HR, 06-09-2016, nr. 16/02546
ECLI:NL:HR:2016:2027
- Instantie
Hoge Raad
- Datum
06-09-2016
- Zaaknummer
16/02546
- Vakgebied(en)
Strafrecht algemeen (V)
Strafprocesrecht (V)
- Brondocumenten en formele relaties
ECLI:NL:HR:2016:2027, Uitspraak, Hoge Raad (Strafkamer), 06‑09‑2016; (Herziening)
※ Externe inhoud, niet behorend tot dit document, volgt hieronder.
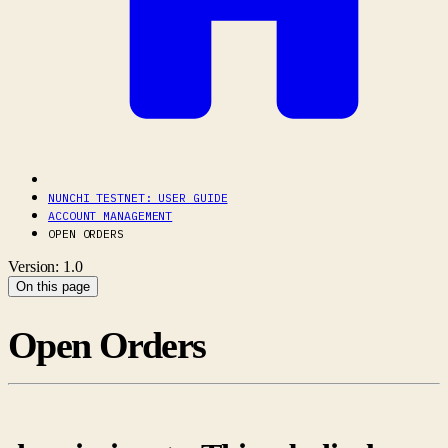
NUNCHI TESTNET: USER GUIDE
ACCOUNT MANAGEMENT
OPEN ORDERS
Version: 1.0
On this page
Open Orders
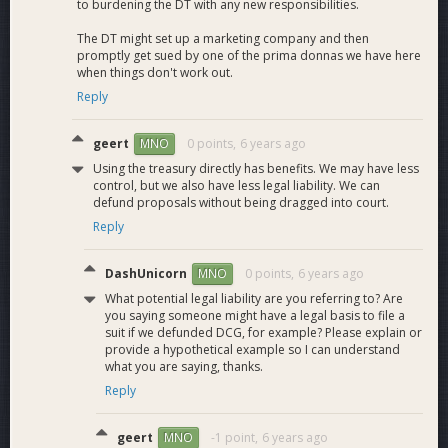
to burdening the DT with any new responsibilities.
Requested funding for the January- March budget cycle:
Total: 349.52 Dash Per Month
The DT might set up a marketing company and then
promptly get sued by one of the prima donnas we have here
when things don't work out.
Reply
geert
0 points,
6 years ago
MNO
Using the treasury directly has benefits. We may have less
control, but we also have less legal liability. We can
defund proposals without being dragged into court.
Reply
DashUnicorn
0 points,
6 years ago
MNO
What potential legal liability are you referring to? Are
you saying someone might have a legal basis to file a
suit if we defunded DCG, for example? Please explain or
provide a hypothetical example so I can understand
what you are saying, thanks.
Reply
geert
-1 point,
6 years ago
MNO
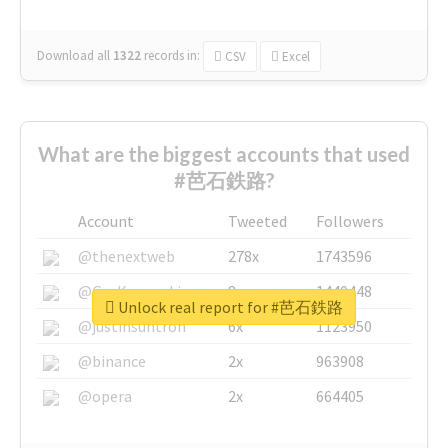
Download all
1322
records
in:
CSV
Excel
What are the biggest accounts that used
#芭石鉄路?
Account
Tweeted
Followers
@thenextweb
278x
1743596
@GuyKawasaki
8x
1440448
Unlock real report for #芭石鉄路
@justinsuntron
6x
1123950
@binance
2x
963908
@opera
2x
664405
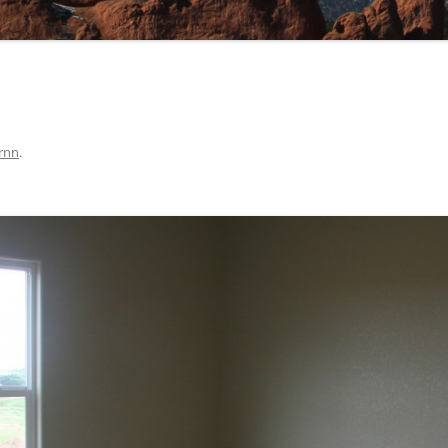
rnn
.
Aanvraag tot herziening van: ECLI:NL:GHAMS:2012:BY6518, Afwijzing
- Vindplaatsen
SR-Updates.nl 2016-0342
Uitspraak 06‑09‑2016
Inhoudsindicatie
Herziening. Mensensmokkel. De inhoud van de aan de HR overgelegde stukken laat onverlet hetgeen het Hof – niet onbegrijpelijk – heeft overwogen ten aanzien van de drie in de bagage van de aanvrager aangetroffen tickets voor de (heen)reis. HR wijst de aanvraag tot herziening af.
Partij(en)
6 september 2016
Strafkamer
nr. S 16/02546 H
DAZ
Hoge Raad der Nederlanden
Arrest
op een aanvraag tot herziening van een in kracht van gewijsde gegaan arrest van het Gerechtshof te Amsterdam van 14 december 2012, nummer 23/000642-12, ingediend door D.M.P. van Eijsden, advocaat te 's-Gravenhage, namens:
[aanvrager] , geboren te [geboorteplaats] op [geboortedatum] 1987.
1. De uitspraak waarvan herziening is gevraagd
1.1.
Het Hof heeft in hoger beroep - met vernietiging van een vonnis van de Rechtbank Haarlem van 31 januari 2012 - de aanvrager ter zake van "medeplegen van mensensmokkel, meermalen gepleegd" veroordeeld tot een gevangenisstraf van twaalf maanden.
1.2.
De Hoge Raad heeft bij arrest van 25 maart 2014 het tegen 's Hofs arrest ingestelde cassatieberoep verworpen.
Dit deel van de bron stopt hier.